Ours éditions est une “maisonnette d’édition” située à Puéchabon (Hérault)
22 222, c’est une collection de textes de littérature (noire, blanche, multicolore…) et d’essais en sciences humaines et sociales, chaque ouvrage tient sur une page A3 pliée en un cahier de 16 pages (couverture comprise).
Vingt deux mille deux cent vingt deux, c’est le nombre de caractères qui remplissent sans (trop) déborder 12 pages de texte en police Linux Libertine corps 10 étroitisé à 90%.
Des livres à finir soi-même, à l’ancienne, au coupe-papier ou au couteau de boucher… Une vidéo explicative est en ligne en page d’accueil du site.

┄┄┄┄┄┄

» **Votre objectif**: Pouvez-vous recopier à l'identique, dans le passage sur Ours éditions, la partie qui commence par les mots contenant « Ours éditions est » et se termine par « étroitisé à 90%. » ?

┄┄┄┄┄┄

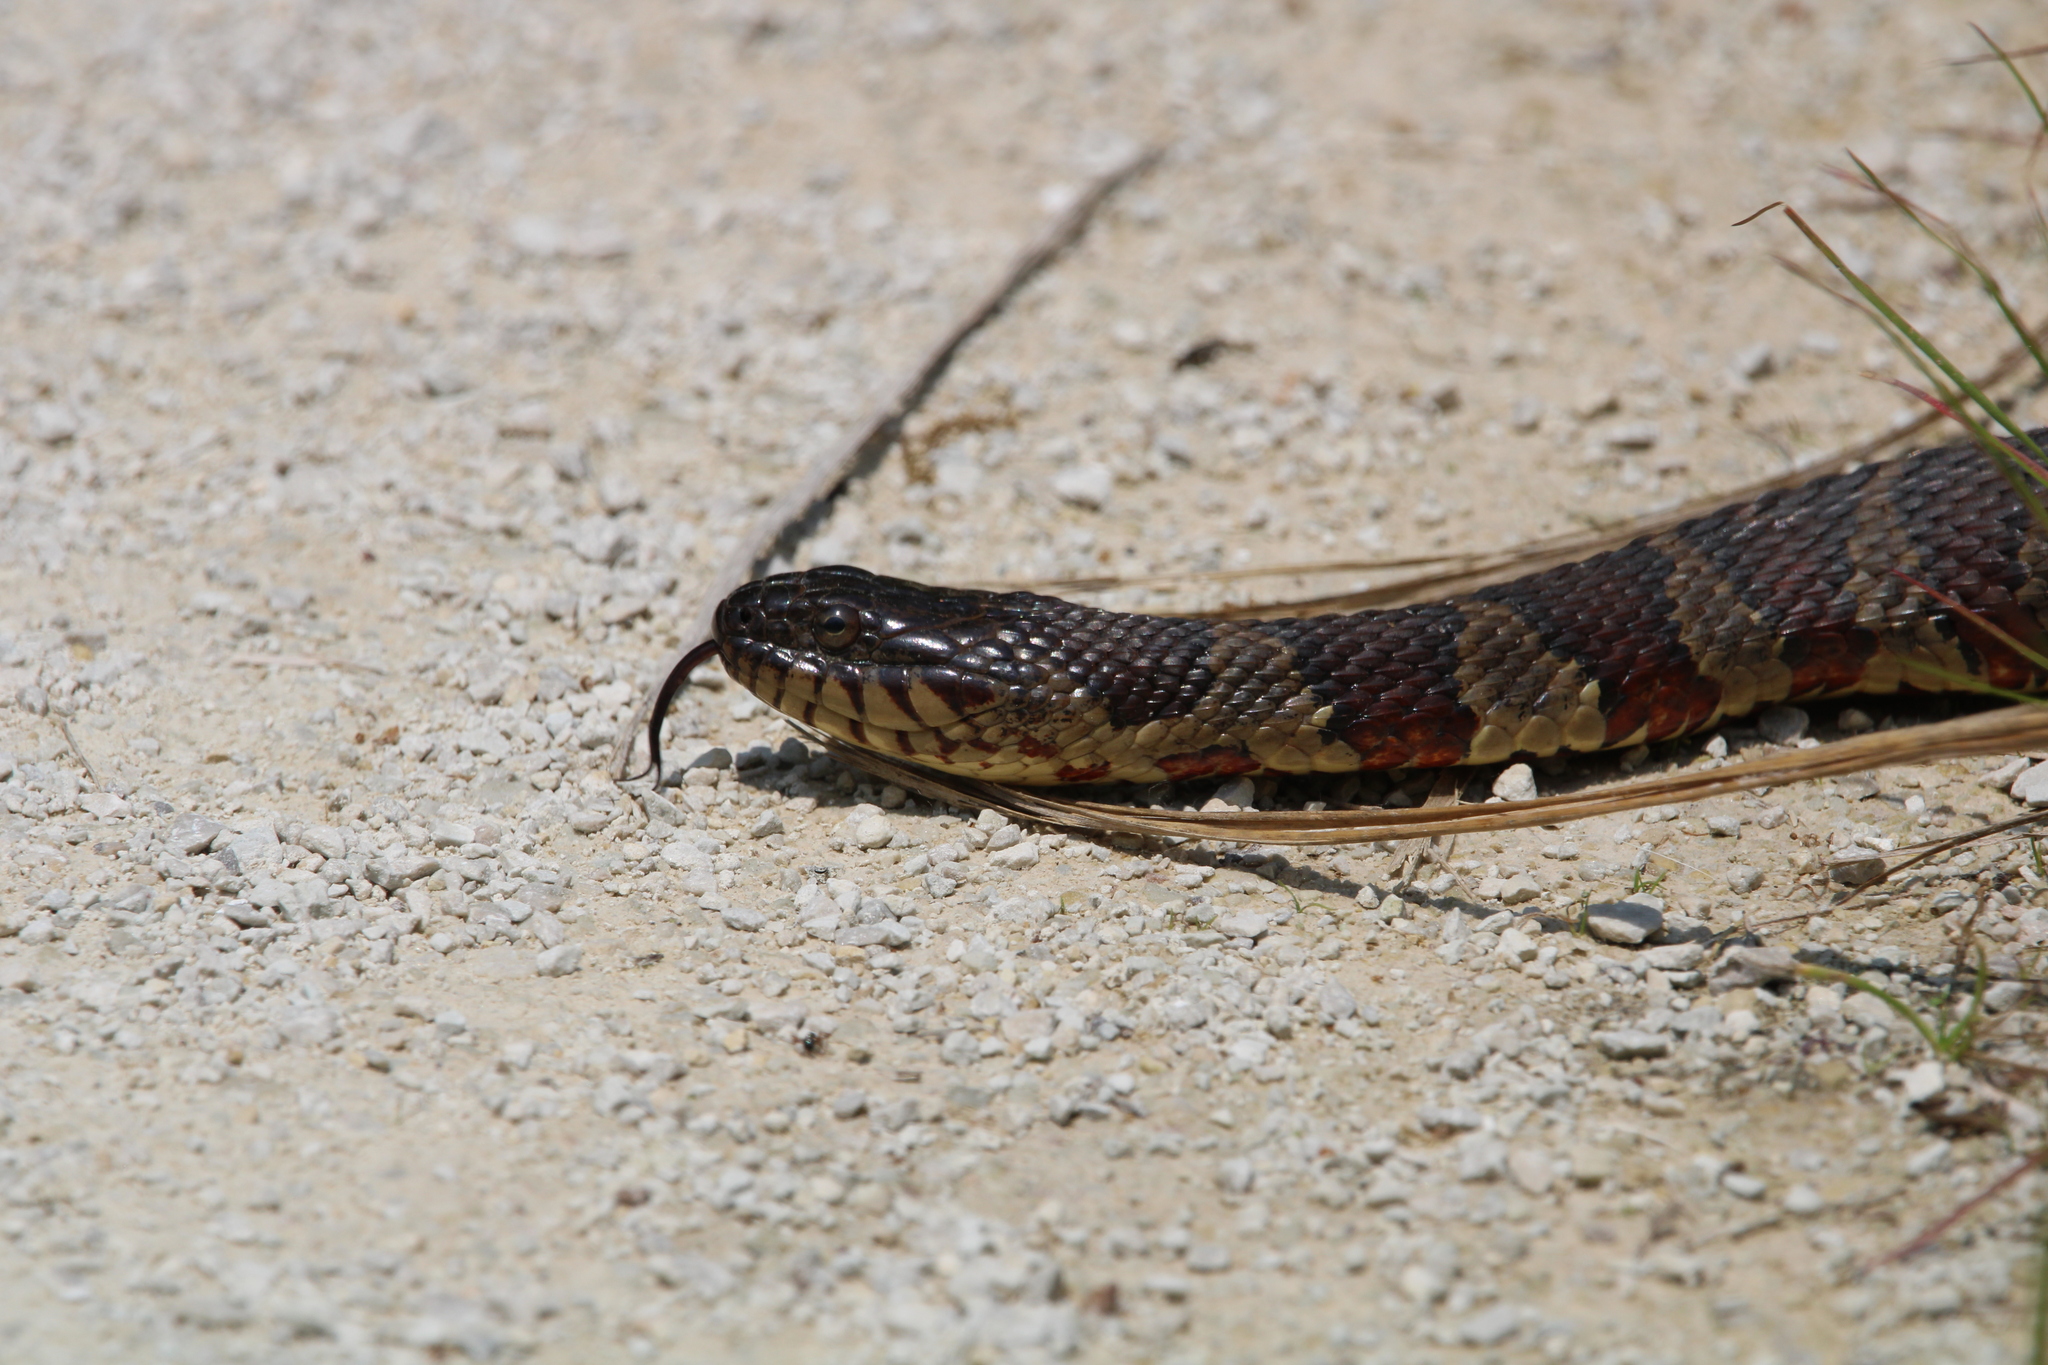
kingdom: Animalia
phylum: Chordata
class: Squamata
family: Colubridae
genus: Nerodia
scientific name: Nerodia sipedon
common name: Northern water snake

┄┄┄┄┄┄

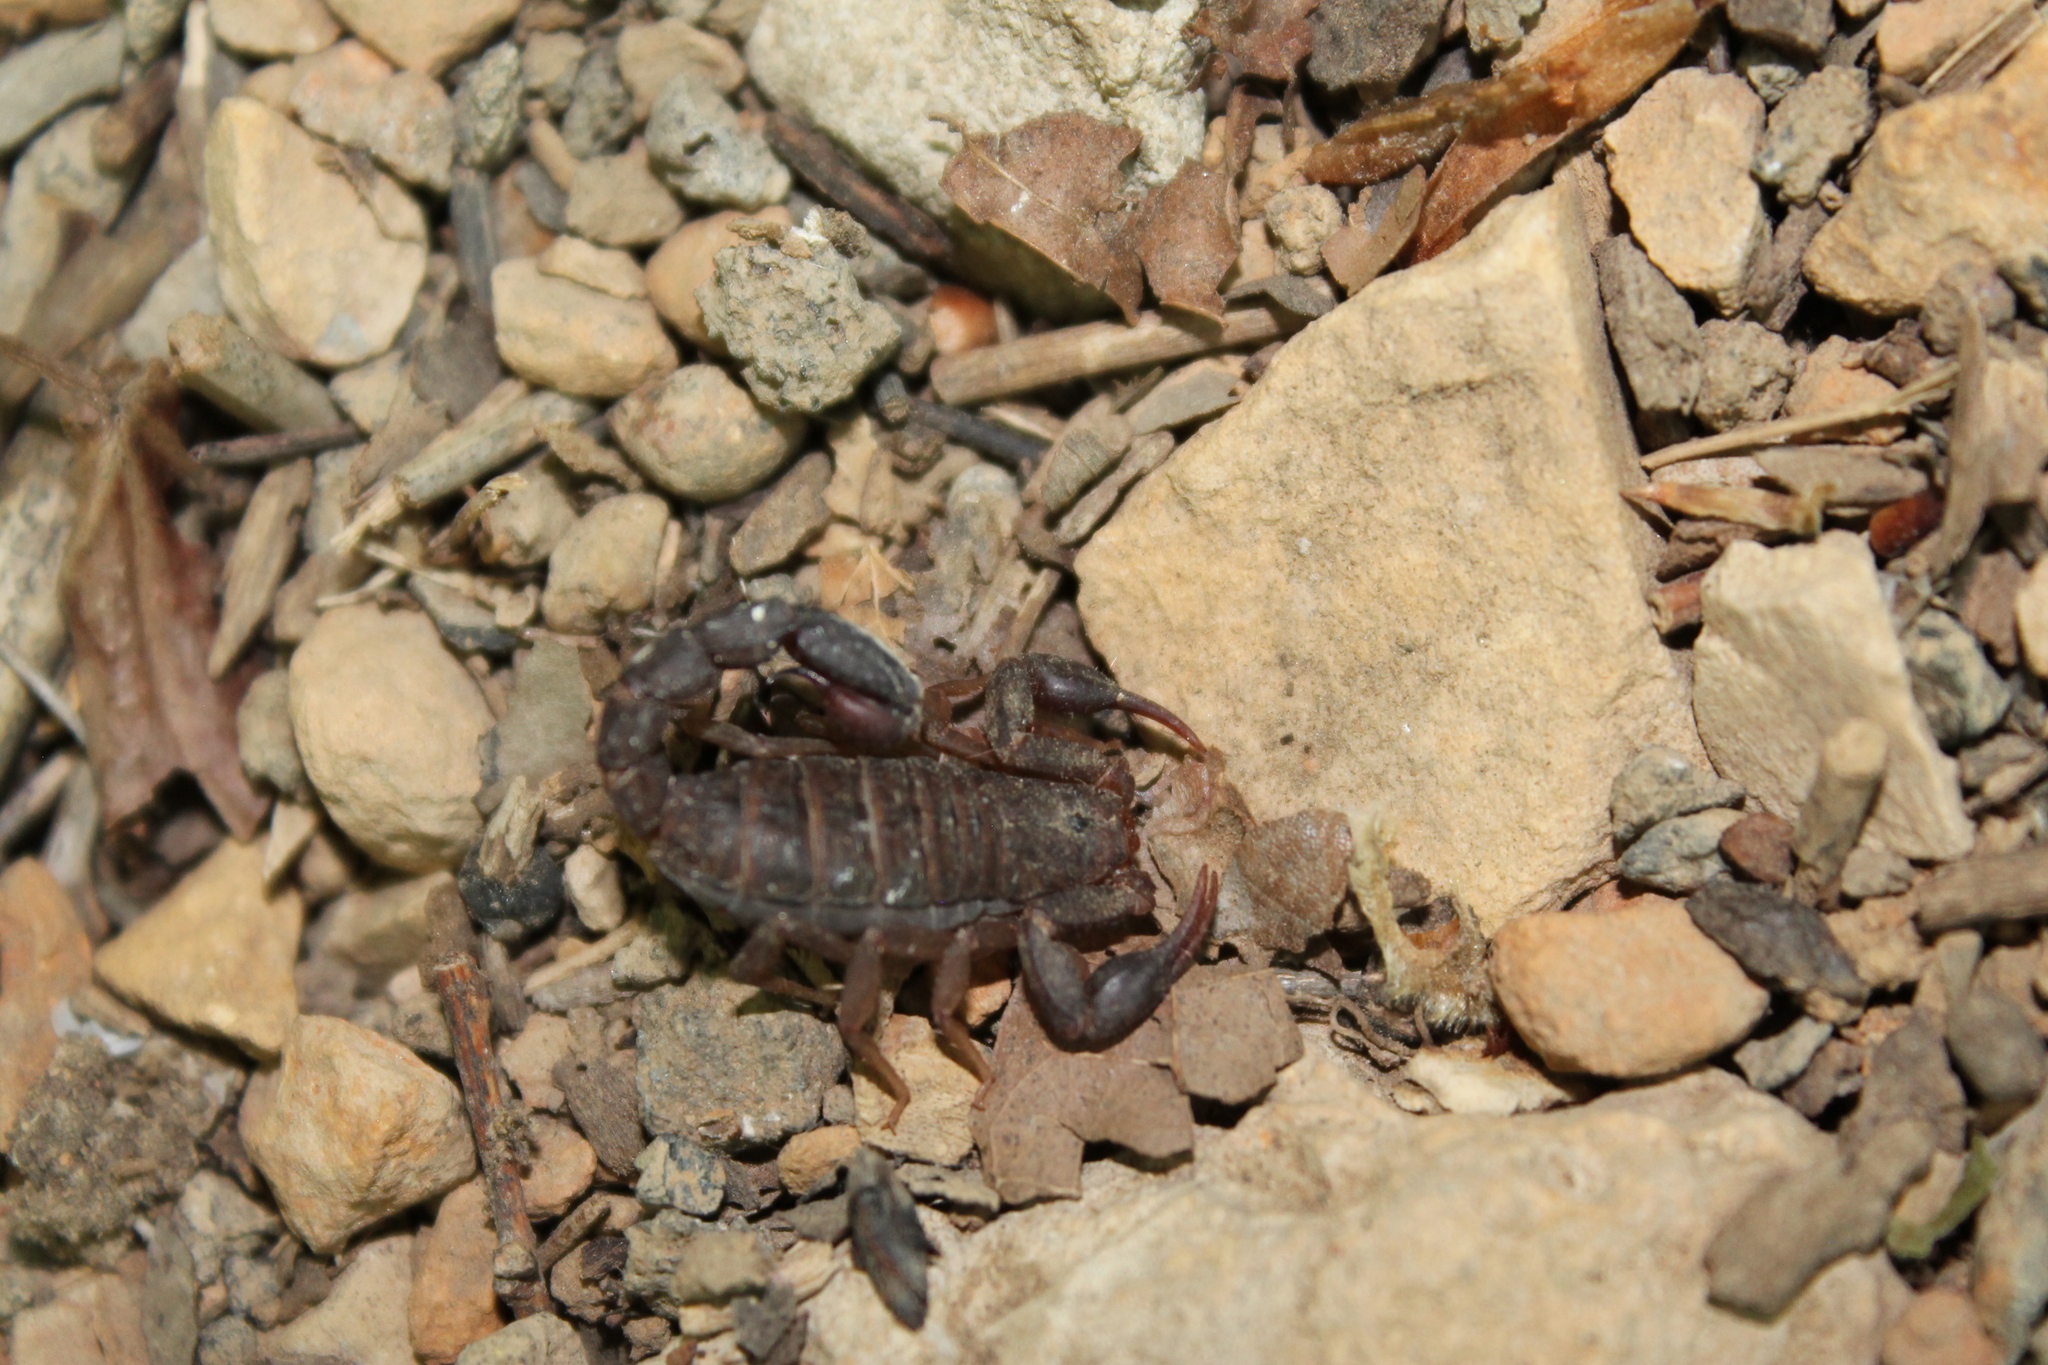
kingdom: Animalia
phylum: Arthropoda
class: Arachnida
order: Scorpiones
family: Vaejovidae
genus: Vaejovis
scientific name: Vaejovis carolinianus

┄┄┄┄┄┄

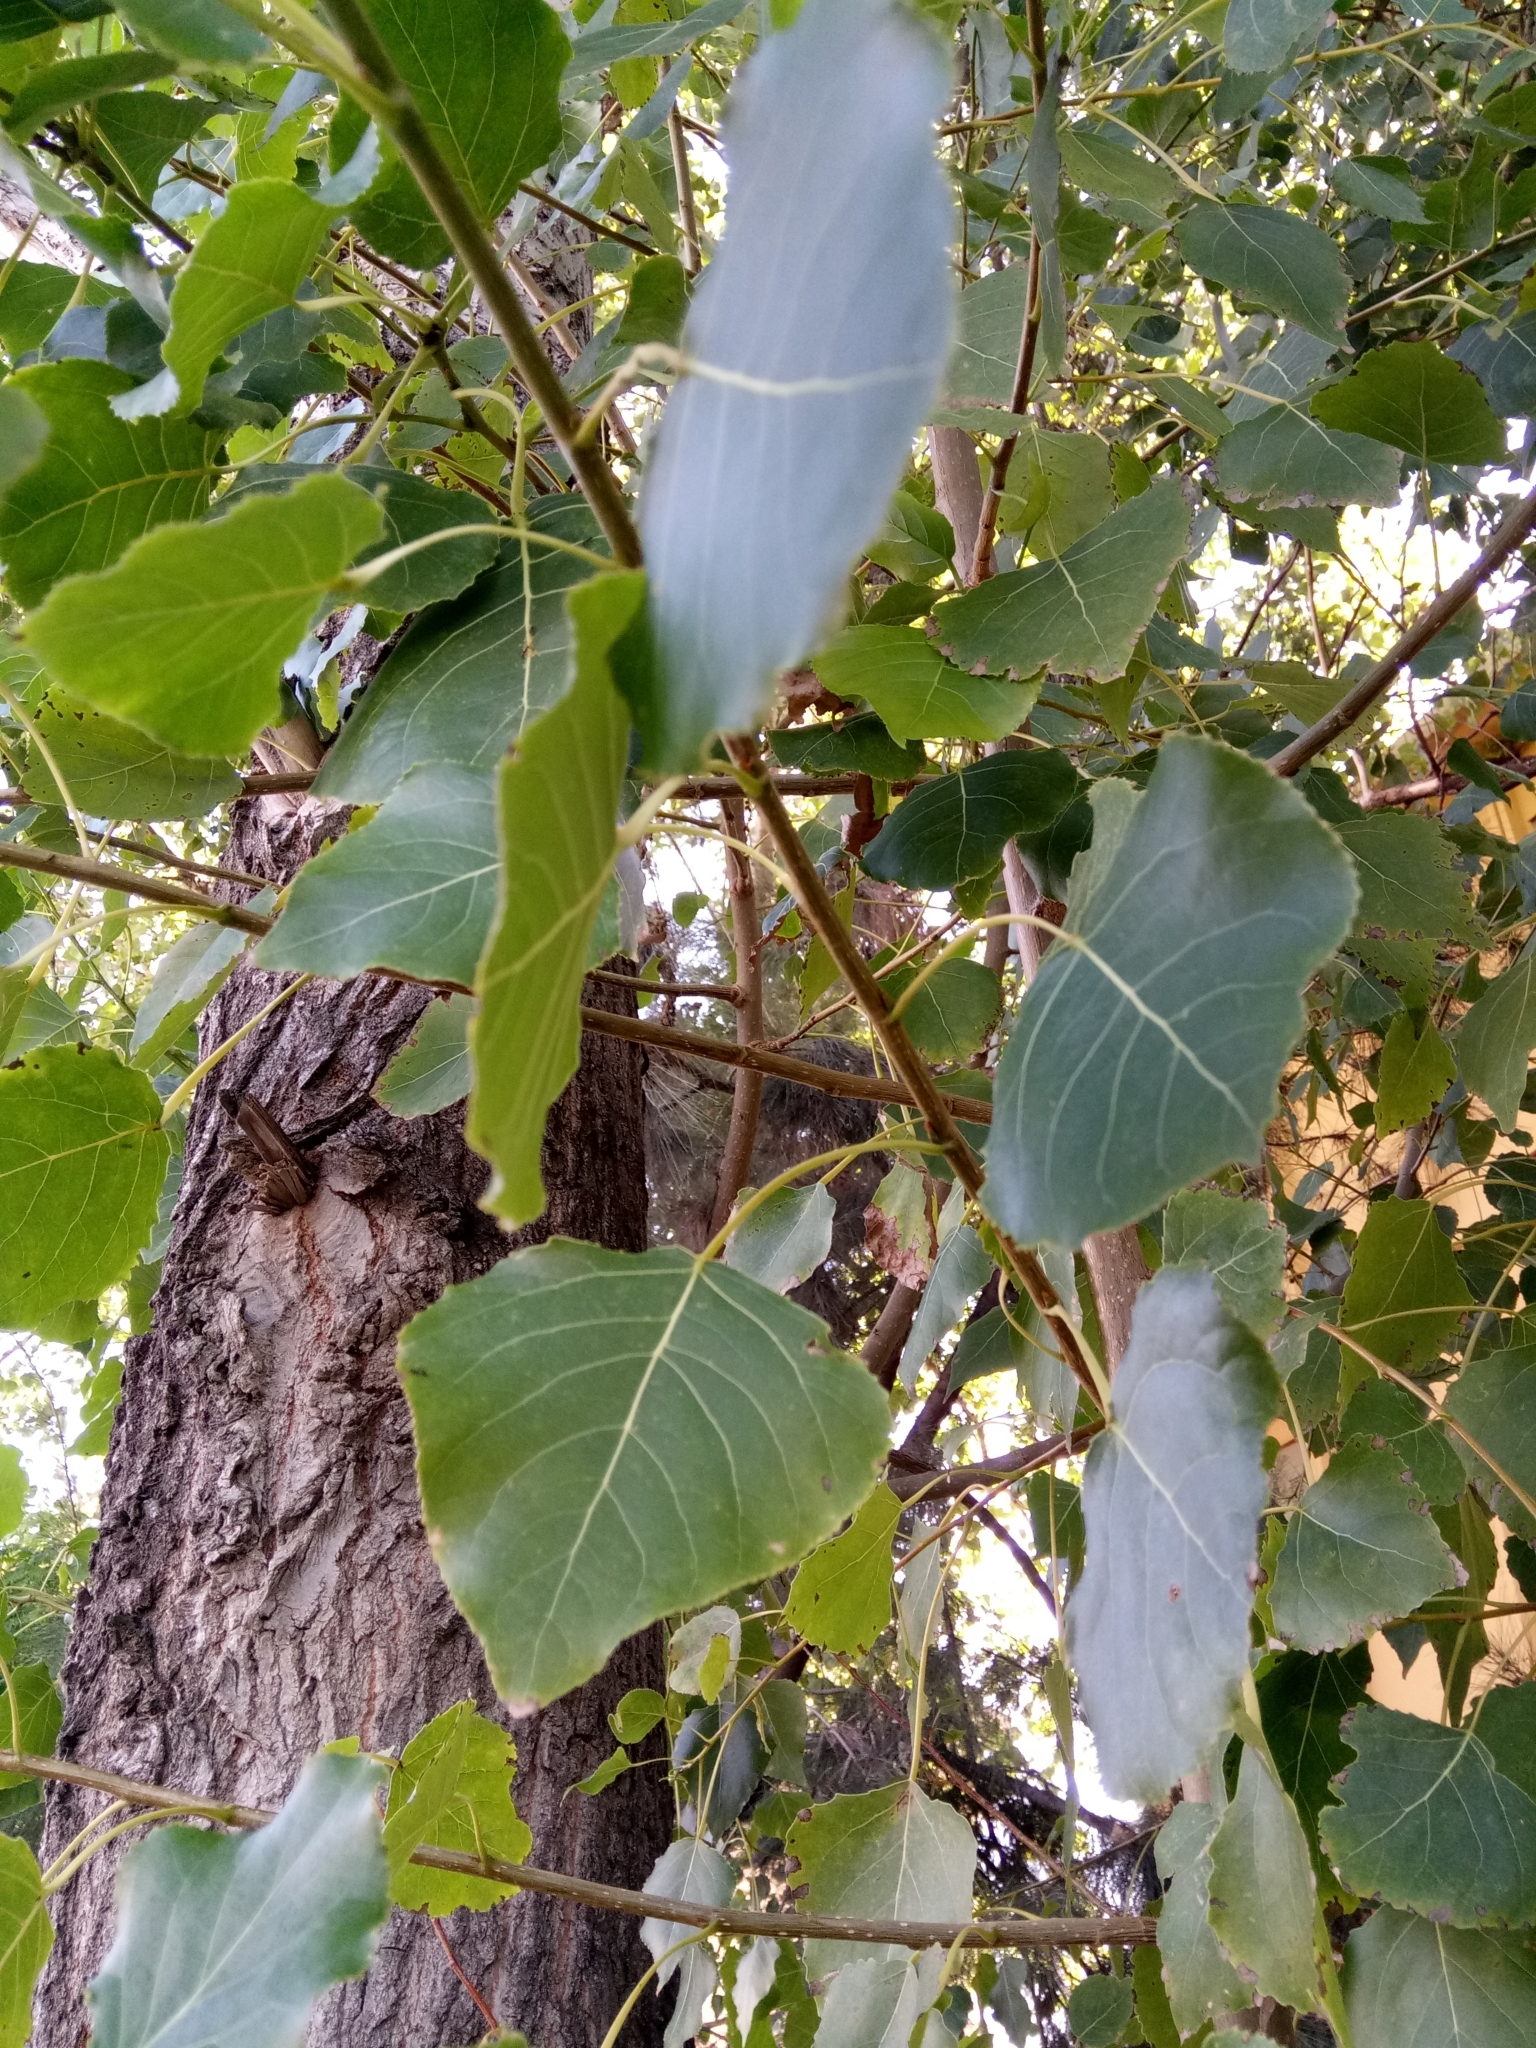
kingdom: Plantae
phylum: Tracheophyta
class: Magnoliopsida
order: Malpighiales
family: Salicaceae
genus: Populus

┄┄┄┄┄┄

» **Solution proposée**:
Ours éditions est une “maisonnette d’édition” située à Puéchabon (Hérault)
22 222, c’est une collection de textes de littérature (noire, blanche, multicolore…) et d’essais en sciences humaines et sociales, chaque ouvrage tient sur une page A3 pliée en un cahier de 16 pages (couverture comprise).
Vingt deux mille deux cent vingt deux, c’est le nombre de caractères qui remplissent sans (trop) déborder 12 pages de texte en police Linux Libertine corps 10 étroitisé à 90%.